A la lecture du dernier rapport de l’Institut National des Statistiques (INS), le déficit de la balance commerciale du Cameroun se chiffrait au premier semestre 2018 à près de 1000 milliards FCFA. Ce chiffre est vertigineux. Il ne peut laisser indifférent.
Sommes-nous frappés par la fatalité ou la cécité volontaire ? La gestion d’un pays exige une éthique et une rigueur à toutes les épreuves. Or au cours de la dernière campagne présidentielle, aucun candidat n’a évoqué le déficit colossal de cette balance commerciale qui est l’une des causes majeures d’une production industrielle atone. Aucun candidat n’a évoqué la dette du pays qui plombe les investissements et qui s’élève à 6 527 milliards de FCFA.
La dette et l’énorme déficit de la balance commerciale du Cameroun nourrissent un certain nombre de questionnements et d’inquiétude. Comment va-t-on financer le projet actuel du budget estimé à 4850,5 milliards de FCA ? Fera-t-on encore appel aux emprunts qui minent déjà les projets en cours ?
Pouvons-nous continuellement vivre des importations ? Aucune théorie économique ne saurait cautionner nos errements de gestion qui se moquent des lois de l’équilibre des relations commerciales.

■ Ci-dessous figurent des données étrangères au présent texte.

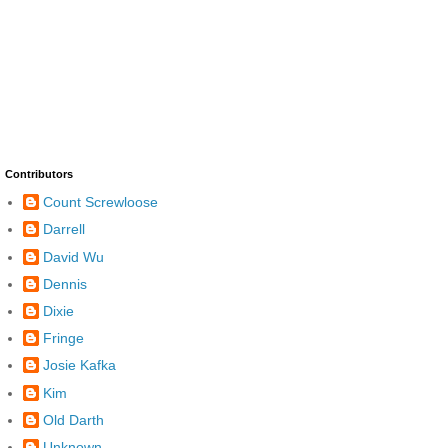
Contributors
Count Screwloose
Darrell
David Wu
Dennis
Dixie
Fringe
Josie Kafka
Kim
Old Darth
Unknown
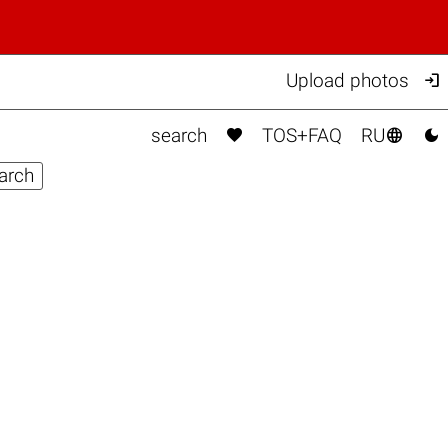

Upload photos



search
TOS+FAQ
RU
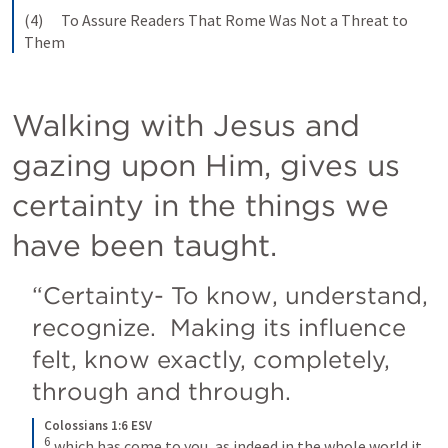
(4)      To Assure Readers That Rome Was Not a Threat to 
Them
Walking with Jesus and 
gazing upon Him, gives us 
certainty in the things we 
have been taught.
“Certainty- To know, understand, 
recognize.  Making its influence 
felt, know exactly, completely, 
through and through. 
Colossians 1:6 ESV
6
which has come to you, as indeed in the whole world it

Typologie des obstacles qui plombent la balance commerciale
Il ne serait pas exagéré de qualifier d’importations sauvages les produits manufacturés vendus au Cameroun. Nous sommes par conséquent consommateurs de tout. Nos supermarchés regorgent de tous les produits à faire pâlir le consommateur européen. Ces importations proviennent des « partenaires » traditionnels : Union européenne, Chine, USA, etc. Et selon le dernier rapport de l’INS, les produits sur le marché local ont atteint plus de 20,8% en valeur et plus de 27,2% en quantité.
Au cours de la même période, souligne l’INS, les exportations du Cameroun vers les marchés étrangers ont chuté de 16,8% en valeur et de 24,7% en quantité. Sans avoir à détailler la nature exacte des produits d’exportation qui n’ont aucune valeur ajoutée, l’émotion nous conduits à nous interroger sur nos politiques de production et de création de richesse. Le constat est fatal. Nos étals sont bondés de marchandises que nous pouvons produire localement. Ce n’est donc pas une surprise que notre déficit commercial se creuse de manière exponentielle sans aucune vigilance des autorités.

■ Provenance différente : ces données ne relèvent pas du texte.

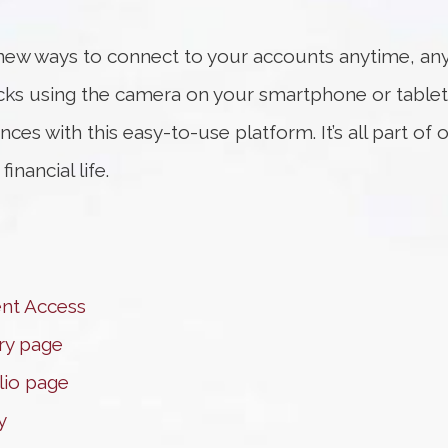
new ways to connect to your accounts anytime, any
cks using the camera on your smartphone or tablet
ces with this easy-to-use platform. It’s all part o
nancial life.
ent Access
ry page
olio page
y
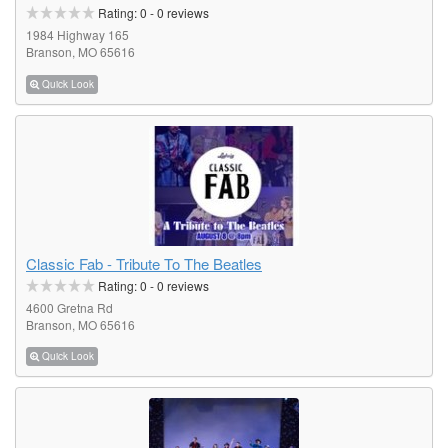
Rating:
0
-
0
reviews
1984 Highway 165
Branson, MO 65616
Quick Look
Classic Fab - Tribute To The Beatles
Rating:
0
-
0
reviews
4600 Gretna Rd
Branson, MO 65616
Quick Look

La prolifération des supermarchés mal maitrisée est à l’origine de l’explosion de la balance commerciale du Cameroun. Ces marchés modernes qui font la fierté des « illuminés » importent plus de 98% des marchandises exposées. Les produits locaux sont pénalisés et ne peuvent concurrencer les produits à bas prix « made in Chine » ou ailleurs. C’est la mort programmée des petites industries locales et traditionnelles.
Le marché camerounais ne peut résister longtemps aux importations de produits manufacturés qui tuent les productions locales industrielles et agricoles. Les conséquences sont fâcheuses. Le chômage touche de milliers de jeunes diplômés dont les qualifications ne correspondent pas au marché du travail. La criminalité en ville est en forte croissance. La désertification des campagnes pénalise la production les cultures vivrières. La délinquance, l’absence de perspectives d’avenir créent un climat d’insécurité propice à une explosion sociale. Les créateurs de richesse sont confrontés à un système bancaire traditionnellement verrouillé.
Le Cameroun ne peut longtemps occulter la réalité économique et sociologique qui condamne le pays à une mort programmée. Le fossé qui sépare les riches et les pauvres ne fait que s’élargir.
Est-il encore possible de sauver les meubles ? Tout dépendra de la détermination du nouveau gouvernement.